Offenders will be issued a non-unsportsmanlike technical foul, and opponents will be awarded a technical free throw.

Boston Celtics v Philadelphia 76ers - Game Four Photo by Tim Nwachukwu/Getty Images

The NBA Board of Governors has approved two new rules with implementation beginning in the 2023-24 season, the league announced Tuesday evening.

The first establishes an anti-flopping measure, implementing an in-game penalty for flops resulting in a technical foul free throw for opponents. The consequence to the offender is being assessed a non-unsportsmanlike technical foul, but players will not be ejected for any amount of flopping offenses. Flop calls also do not have to interrupt live play, but can be called on the next neutral opportunity.

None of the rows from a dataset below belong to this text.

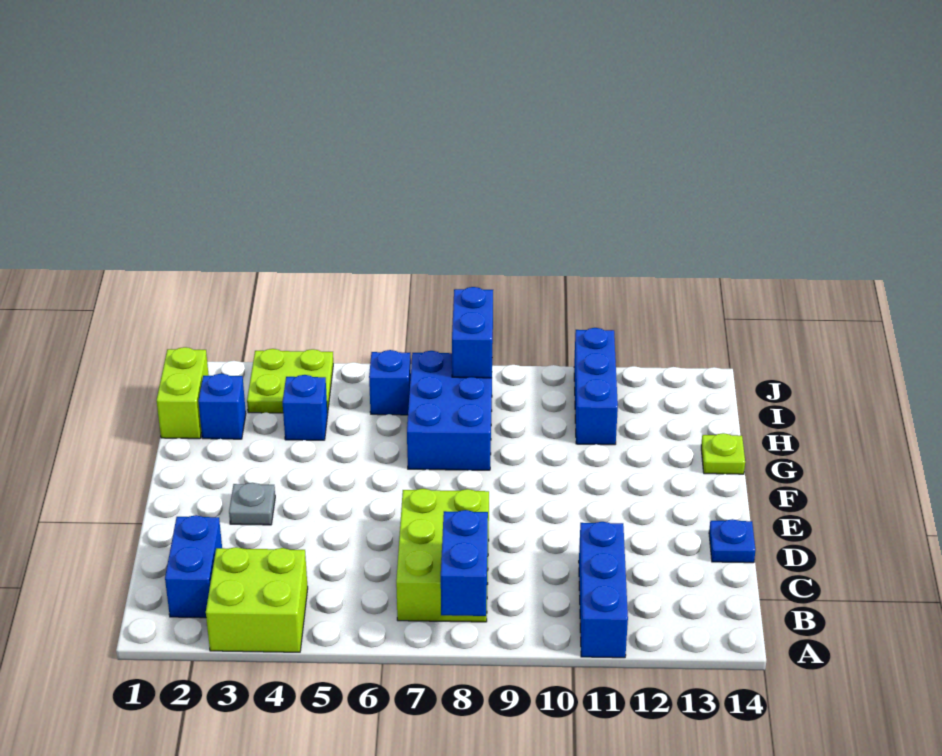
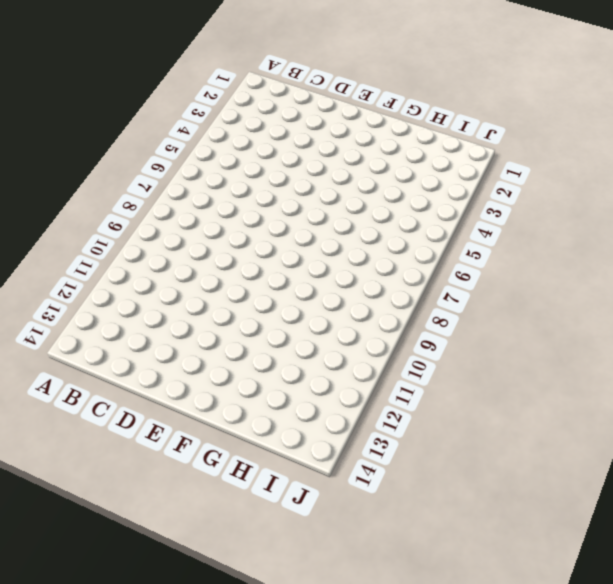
none -> lime 2x2 brick [206,547,308,652]
none -> blue 1x3 brick [579,522,628,658]
none -> blue 1x2 brick [165,515,222,618]

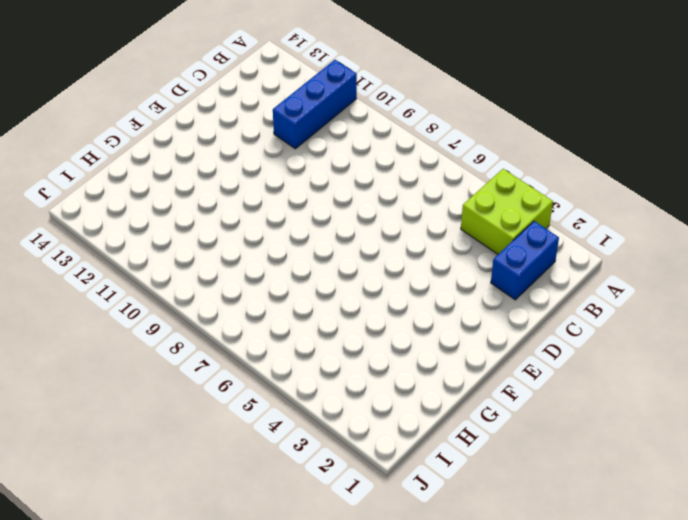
none -> lime 2x3 brick [396,489,489,622]
none -> blue 1x1 plate [709,519,755,563]
none -> grey 1x1 plate [229,483,275,525]

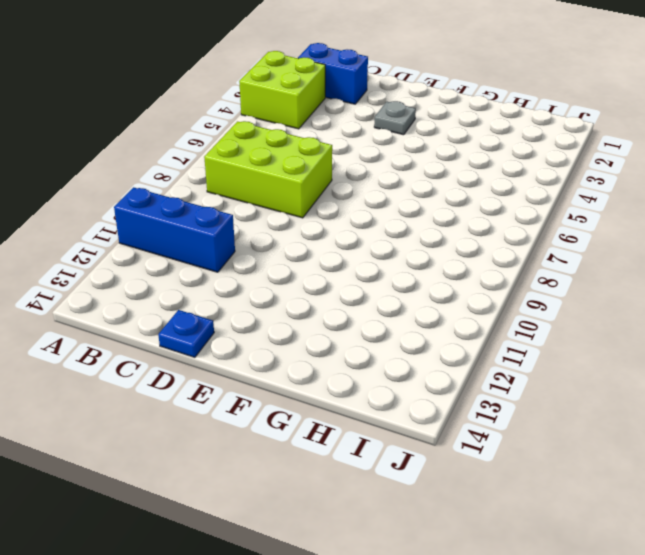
none -> blue 2x3 brick [407,351,492,470]
none -> lime 1x1 plate [701,433,745,474]
none -> lime 1x2 brick [157,347,209,439]

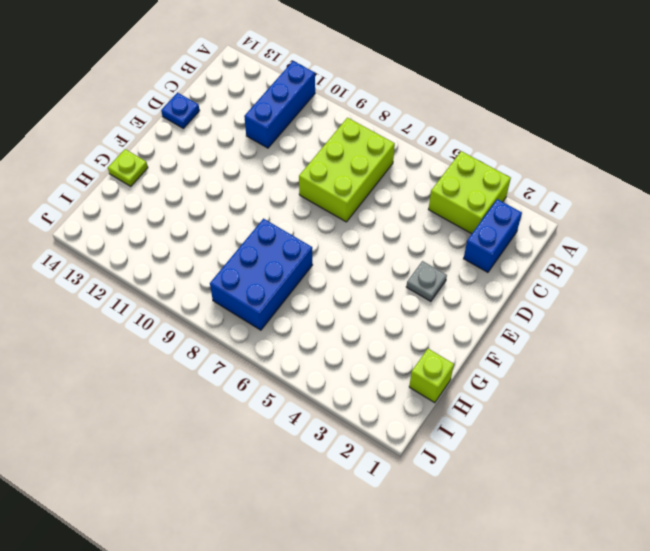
lime 1x1 brick [409,349,454,403] -> lime 1x2 brick [157,347,209,439]
none -> blue 1x1 brick [198,374,246,439]
none -> blue 1x1 brick [283,375,328,440]
none -> blue 1x3 brick [574,328,618,445]

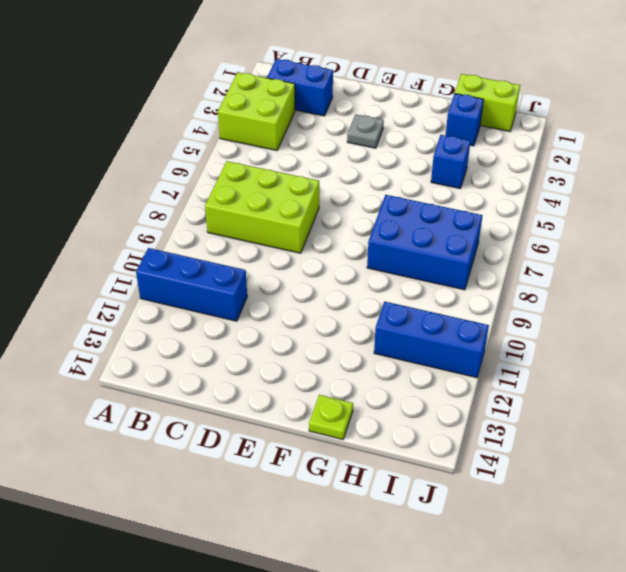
none -> blue 1x1 plate [709,519,755,563]
none -> lime 2x2 plate [247,349,333,413]
none -> blue 1x1 brick [369,350,411,415]

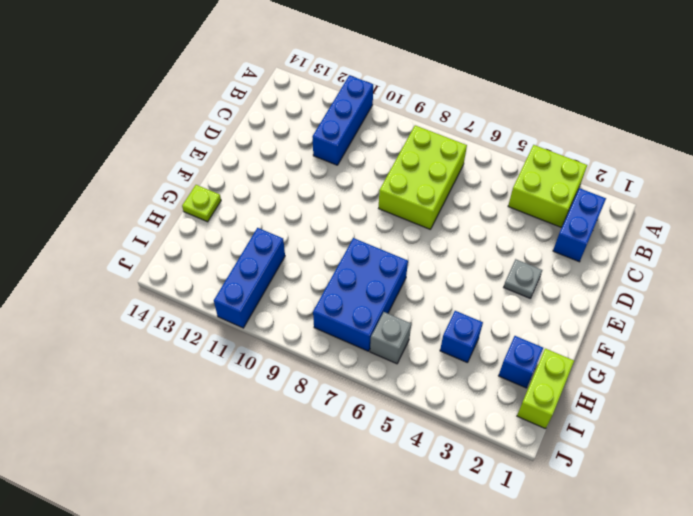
grey 1x1 brick [370,312,411,364] -> blue 1x1 brick [369,350,411,415]
none -> blue 1x1 plate [709,519,755,563]
none -> lime 2x2 plate [247,349,333,413]
none -> blue 1x2 brick [441,510,488,616]

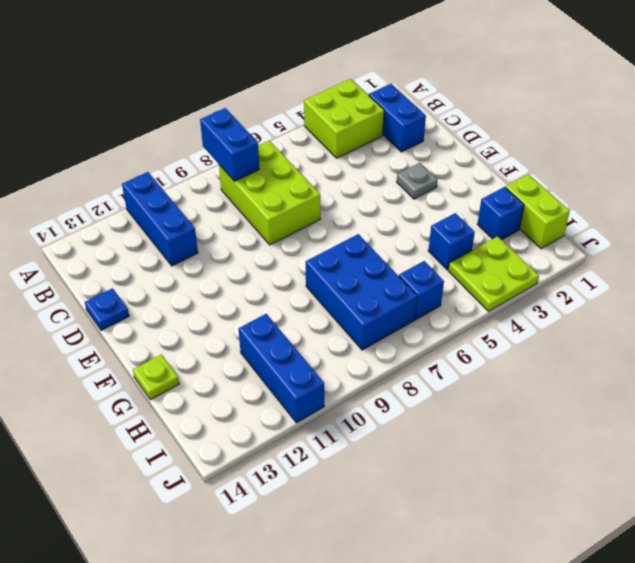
none -> blue 1x2 brick [452,287,493,378]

Suppose the Boston Celtics saw this kind of thing coming and moved Marcus Smart immediately.

(Okay, I know. Someone could just as easily make that joke about the Sixers, who currently employ both Joel Embiid and James Harden. Glass houses, stones, all that.)

All jokes aside, this is something the league needed — fans of any team or players can likely agree there to at least an extent. Embellishment has run rampant and unpunished throughout the league, long encouraging the dramatization of the effects of contact to attempt to draw fouls.

Not everyone is thrilled with the change right out of the gate, however. Sacramento Kings guard De’Aaron Fox took to Twitter shortly after the rule additions were announced.

It’s frankly fair that players might be hesitant to embrace the new rule: it’s arguably the most subjective rule on the books now, and it does give officials a new level of power in drawing the line between a flop and genuine reactions to contact. One can only imagine that statheads will be watching closely for patterns to form in officials’ calls on specific players and teams.

The second rule to be implemented starting this season is the addition of a second coaches’ challenge if the first is successful.

Probably a lot less controversy and negative feedback to follow on this one. Personally, it never made much sense to me that the coach was punished for winning a challenge by losing their opportunity to do it again. This led to way too many instances of coaches (looking at you, Doc Rivers) not challenging obvious errors in fear that they would need their single challenge for a more impactful moment of the game.

Nevertheless, the new rules will go in the books with the start of the new season.